*** Opening of Study material ***

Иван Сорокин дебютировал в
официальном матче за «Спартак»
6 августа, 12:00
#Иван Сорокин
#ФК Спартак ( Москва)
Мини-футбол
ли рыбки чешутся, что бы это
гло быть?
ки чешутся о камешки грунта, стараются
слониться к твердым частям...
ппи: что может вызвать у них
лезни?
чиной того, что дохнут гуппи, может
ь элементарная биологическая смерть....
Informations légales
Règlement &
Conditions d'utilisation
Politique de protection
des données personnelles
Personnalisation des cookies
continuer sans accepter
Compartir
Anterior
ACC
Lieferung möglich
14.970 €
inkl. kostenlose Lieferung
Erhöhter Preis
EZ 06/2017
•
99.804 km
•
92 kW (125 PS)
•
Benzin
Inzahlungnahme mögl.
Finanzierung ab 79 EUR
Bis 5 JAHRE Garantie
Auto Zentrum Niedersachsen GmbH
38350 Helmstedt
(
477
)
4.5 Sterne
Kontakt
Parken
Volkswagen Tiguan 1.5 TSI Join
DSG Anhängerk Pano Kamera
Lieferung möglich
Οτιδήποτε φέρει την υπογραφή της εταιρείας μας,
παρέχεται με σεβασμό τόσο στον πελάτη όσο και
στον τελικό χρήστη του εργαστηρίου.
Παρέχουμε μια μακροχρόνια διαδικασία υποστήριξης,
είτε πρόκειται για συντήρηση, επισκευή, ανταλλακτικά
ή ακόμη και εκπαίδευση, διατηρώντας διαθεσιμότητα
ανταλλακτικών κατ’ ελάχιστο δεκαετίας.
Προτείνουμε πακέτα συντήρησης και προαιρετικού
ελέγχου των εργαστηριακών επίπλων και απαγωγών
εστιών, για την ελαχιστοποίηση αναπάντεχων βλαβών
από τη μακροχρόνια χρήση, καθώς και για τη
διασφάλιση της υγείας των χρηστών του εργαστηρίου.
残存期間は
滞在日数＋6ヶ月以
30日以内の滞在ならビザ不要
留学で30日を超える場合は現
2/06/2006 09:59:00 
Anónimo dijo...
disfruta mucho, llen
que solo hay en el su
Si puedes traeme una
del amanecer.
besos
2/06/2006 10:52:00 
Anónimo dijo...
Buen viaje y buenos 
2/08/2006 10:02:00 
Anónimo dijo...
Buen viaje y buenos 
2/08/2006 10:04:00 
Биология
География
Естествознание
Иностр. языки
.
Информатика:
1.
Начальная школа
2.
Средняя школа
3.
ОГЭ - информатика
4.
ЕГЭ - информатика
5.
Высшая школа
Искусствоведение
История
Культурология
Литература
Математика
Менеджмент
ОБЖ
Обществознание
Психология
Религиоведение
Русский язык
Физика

*** Close of Study material ***

* _Work instruction_
What number of lines above include the string "Спартак"? State it and nothing else.

* _Answer to the exercise_
2